Genetica en eiwitten
Fuchs geeft aan dat in de fokkerij wordt ingezet op hoogproductieve dieren, hun stofwisseling is aangepast op die productiviteit. Wanneer het aminozurenpatroon niet voldoet aan de behoefte van deze dieren, kan dit volgens hem ten kosten gaan van de gezondheid. Originele, meer robuustere rassen kunnen prima overweg met ruwe eiwitten, stelt hij. In de gangbare landbouw mogen synthetische aminozuren worden gebruikt om in deze behoefte te voorzien. Biologisch mag dit niet. De vraag die bij Fuchs rijst: hebben de gebruikte genetica een effect op het onderzoek? Vermeer neemt deze zorg deels weg, al zal in de interpretatie pas echt duidelijk worden hoe er met dit verschil wordt omgegaan. Vermeer: „De twee voeders zijn qua aminozuren bijna aan elkaar gelijk. We zitten qua eiwitvoorziening niet krap. In beide voeders zitten geen synthetische aminozuren. Het zal geen probleem zijn als de varkens hun maximale groei niet zouden halen. Er is ons aan alle kanten verzekerd dat zich met deze voersamenstelling geen gezondheidsproblemen zouden voor doen.”
Systeembenadering
Fuchs benadrukt dat de biologische landbouw een ‘systeemlandbouw’ is en dat kijken naar slechts één aspect dan geen recht doet aan het hele systeem. Hij noemt huisvesting als voorbeeld: biologische varkens kunnen naar buiten, ze hebben frisse lucht. Er zijn interactie-effecten die in dit onderzoek niet worden meegenomen, maar mogelijk wel een versterkend effect zouden kunnen hebben. Hij vindt het logisch dat het onderzoek zich nu beperkt tot voeding. Maar Fuchs vraagt zich toch af: levert dit onderzoek het resultaat op waarin we onomstreden kunnen vaststellen of we effecten zien van biologisch voer ten opzichte van gangbaar? Vermeer erkent dit, maar benadrukt dat het om humane gezondheid gaat. „Je mist het stuk van de totale biologische veehouderij, maar het gaat in deze proef om mensen. We kijken alleen naar voeding om het zo zuiver mogelijk te houden. Mensen die biologisch eten hebben misschien wel andere levensgewoonten. Nu kijken we puur naar de voeding, anders wordt de puzzel te lastig.” Fuchs geeft aan dit heel goed te begrijpen en benadrukt hierbij het belang van het zorgvuldig interpreteren van de resultaten.
Interpretatie
Het komt dus neer op de interpretatie van de onderzoeksresultaten. Vermeer geeft aan dat alle mogelijke uitkomsten en scenario’s vooraf op een rij worden gezet. „Dan kunnen we aan het eind hierover geen misverstanden hebben. We zitten nog deels in deze fase: wat zouden de uitkomsten kunnen zijn, en wat concluderen we dan?”

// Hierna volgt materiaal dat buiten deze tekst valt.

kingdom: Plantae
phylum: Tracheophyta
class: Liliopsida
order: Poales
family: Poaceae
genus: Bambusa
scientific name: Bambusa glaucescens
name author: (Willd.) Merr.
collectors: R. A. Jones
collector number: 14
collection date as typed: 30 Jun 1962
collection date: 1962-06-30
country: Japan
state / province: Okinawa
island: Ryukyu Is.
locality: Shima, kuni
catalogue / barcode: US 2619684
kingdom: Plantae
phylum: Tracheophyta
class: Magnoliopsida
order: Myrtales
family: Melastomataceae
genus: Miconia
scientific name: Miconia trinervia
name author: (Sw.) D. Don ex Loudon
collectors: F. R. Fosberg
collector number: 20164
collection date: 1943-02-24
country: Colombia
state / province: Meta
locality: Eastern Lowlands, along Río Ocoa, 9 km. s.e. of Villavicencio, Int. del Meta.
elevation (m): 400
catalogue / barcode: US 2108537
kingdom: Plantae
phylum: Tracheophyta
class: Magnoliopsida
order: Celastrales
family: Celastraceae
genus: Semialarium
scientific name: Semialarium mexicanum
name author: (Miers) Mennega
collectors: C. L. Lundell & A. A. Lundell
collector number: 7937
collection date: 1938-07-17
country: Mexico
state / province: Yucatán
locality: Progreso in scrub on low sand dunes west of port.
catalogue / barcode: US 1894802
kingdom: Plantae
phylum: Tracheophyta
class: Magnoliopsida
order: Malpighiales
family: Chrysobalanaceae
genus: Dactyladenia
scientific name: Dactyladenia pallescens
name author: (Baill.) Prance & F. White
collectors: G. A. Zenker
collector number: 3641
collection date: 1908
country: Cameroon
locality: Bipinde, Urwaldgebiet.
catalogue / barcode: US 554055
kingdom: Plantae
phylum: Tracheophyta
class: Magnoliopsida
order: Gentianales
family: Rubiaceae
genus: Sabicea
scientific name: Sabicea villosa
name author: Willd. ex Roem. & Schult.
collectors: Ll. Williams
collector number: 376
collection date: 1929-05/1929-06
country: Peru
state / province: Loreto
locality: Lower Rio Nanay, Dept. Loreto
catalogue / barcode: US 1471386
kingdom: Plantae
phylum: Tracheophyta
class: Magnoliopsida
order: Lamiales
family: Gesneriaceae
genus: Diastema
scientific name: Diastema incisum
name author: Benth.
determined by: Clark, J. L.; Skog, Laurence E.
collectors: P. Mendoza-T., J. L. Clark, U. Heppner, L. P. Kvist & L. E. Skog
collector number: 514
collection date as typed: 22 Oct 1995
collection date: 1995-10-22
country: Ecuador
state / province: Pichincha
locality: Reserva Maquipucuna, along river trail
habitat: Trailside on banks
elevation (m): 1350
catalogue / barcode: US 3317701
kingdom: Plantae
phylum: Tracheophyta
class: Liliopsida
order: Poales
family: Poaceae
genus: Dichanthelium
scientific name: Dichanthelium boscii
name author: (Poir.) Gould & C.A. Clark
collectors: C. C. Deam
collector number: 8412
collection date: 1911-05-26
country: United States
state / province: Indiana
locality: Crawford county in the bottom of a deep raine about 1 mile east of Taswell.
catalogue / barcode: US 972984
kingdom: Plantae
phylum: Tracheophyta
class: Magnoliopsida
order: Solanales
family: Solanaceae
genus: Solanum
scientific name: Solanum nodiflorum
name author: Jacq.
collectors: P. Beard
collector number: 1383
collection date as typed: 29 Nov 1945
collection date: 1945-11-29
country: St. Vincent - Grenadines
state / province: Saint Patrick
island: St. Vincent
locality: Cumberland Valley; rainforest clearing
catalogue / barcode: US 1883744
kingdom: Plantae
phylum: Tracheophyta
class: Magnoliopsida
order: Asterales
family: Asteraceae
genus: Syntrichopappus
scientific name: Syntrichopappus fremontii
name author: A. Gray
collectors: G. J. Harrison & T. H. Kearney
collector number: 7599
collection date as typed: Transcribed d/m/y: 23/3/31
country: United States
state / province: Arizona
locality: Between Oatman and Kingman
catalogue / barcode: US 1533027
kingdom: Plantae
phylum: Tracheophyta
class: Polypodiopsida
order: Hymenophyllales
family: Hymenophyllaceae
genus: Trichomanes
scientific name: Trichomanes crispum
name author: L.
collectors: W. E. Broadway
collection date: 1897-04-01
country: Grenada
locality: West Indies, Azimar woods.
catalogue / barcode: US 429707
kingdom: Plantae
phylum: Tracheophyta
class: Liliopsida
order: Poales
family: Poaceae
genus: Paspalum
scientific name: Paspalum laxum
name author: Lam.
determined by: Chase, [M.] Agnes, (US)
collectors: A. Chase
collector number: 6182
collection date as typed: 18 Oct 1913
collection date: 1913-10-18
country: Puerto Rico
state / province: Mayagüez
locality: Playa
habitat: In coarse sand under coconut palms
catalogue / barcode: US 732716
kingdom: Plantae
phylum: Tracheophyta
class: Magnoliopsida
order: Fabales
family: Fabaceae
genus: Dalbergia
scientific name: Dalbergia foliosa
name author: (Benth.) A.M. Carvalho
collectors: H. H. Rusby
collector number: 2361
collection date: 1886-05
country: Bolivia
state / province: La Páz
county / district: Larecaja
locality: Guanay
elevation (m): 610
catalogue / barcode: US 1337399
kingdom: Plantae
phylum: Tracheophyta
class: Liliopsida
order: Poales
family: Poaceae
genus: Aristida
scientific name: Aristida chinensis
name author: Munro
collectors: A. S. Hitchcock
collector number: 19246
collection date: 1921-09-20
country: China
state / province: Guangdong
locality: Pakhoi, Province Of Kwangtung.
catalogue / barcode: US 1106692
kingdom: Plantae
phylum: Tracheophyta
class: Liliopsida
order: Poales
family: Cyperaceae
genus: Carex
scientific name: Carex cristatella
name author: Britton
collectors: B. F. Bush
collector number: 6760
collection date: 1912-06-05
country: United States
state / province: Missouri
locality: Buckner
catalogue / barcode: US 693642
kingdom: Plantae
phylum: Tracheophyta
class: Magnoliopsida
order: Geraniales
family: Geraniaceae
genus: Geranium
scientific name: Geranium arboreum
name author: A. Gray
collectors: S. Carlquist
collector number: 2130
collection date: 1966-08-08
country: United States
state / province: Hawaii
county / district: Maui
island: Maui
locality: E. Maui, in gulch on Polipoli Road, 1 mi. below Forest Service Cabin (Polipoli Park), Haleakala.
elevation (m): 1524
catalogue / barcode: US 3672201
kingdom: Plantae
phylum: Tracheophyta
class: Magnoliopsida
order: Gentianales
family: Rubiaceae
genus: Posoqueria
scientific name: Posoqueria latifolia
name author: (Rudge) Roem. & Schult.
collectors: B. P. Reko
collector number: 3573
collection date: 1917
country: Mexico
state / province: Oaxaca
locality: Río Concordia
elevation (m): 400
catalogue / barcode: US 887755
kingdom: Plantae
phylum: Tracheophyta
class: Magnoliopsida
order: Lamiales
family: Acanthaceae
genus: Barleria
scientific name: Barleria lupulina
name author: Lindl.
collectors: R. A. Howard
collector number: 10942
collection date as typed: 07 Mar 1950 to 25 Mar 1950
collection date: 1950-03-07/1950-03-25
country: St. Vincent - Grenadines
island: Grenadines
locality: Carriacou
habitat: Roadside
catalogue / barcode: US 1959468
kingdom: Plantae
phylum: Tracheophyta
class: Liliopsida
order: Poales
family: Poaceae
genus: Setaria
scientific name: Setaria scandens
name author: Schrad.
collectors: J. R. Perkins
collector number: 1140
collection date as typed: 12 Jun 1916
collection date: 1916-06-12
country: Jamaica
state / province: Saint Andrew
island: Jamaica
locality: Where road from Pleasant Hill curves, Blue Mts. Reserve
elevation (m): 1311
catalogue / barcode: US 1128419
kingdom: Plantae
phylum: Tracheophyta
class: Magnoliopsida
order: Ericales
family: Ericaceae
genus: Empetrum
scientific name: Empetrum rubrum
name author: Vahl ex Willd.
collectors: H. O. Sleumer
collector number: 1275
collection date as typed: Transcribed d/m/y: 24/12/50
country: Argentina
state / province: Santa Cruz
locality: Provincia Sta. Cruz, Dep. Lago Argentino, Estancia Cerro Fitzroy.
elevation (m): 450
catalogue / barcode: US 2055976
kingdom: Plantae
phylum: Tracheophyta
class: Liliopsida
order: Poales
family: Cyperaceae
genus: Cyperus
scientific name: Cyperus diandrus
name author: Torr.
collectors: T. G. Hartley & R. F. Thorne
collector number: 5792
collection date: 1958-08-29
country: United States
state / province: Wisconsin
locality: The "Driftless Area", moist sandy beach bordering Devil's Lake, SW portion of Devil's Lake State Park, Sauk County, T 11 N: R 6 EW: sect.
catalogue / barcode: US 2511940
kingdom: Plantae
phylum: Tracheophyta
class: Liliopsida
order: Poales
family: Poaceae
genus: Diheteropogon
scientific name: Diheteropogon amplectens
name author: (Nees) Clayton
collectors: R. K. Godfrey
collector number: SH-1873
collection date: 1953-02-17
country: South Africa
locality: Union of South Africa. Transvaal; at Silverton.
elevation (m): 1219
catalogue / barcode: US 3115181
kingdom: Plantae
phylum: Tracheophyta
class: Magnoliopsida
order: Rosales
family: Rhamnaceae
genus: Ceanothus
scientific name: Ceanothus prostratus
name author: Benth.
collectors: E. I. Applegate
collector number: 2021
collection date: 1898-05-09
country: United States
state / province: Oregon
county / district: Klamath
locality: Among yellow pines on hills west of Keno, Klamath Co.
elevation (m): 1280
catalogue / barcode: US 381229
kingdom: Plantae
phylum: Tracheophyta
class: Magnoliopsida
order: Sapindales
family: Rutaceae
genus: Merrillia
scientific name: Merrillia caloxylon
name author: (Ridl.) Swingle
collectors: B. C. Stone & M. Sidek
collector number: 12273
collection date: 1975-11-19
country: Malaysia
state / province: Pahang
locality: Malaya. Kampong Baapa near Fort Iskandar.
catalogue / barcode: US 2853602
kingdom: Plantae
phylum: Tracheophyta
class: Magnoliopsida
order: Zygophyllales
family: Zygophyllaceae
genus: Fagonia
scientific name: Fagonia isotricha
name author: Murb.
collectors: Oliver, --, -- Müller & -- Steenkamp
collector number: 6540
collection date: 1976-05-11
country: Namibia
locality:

De echte metingen zijn in januari, februari en maart 2025. Dan moeten de gegevens worden verwerkt en geanalyseerd. Eind 2025, begin 2026 zijn de resultaten klaar.
Over het onderzoek
In het onderzoek zullen de varkens gangbaar of biologisch voer krijgen. De wetenschappers meten specifieke gezondheidseffecten aan de reacties van het dier via metingen aan het immuunsysteem, de stofwisseling, hormonale responsen, de bloeddruk en het microbioom in het darmkanaal. Elk van de onderzoekers in het team heeft specifieke expertise op het gebied van diervoeding, toxicologie, biologische landbouw, fysiologie, immunologie en humane voeding. De onderzoekers zijn afskomstig van Wageningen University & Research (WUR), Universiteit Utrecht (UU) en het Louis Bolk Instituut.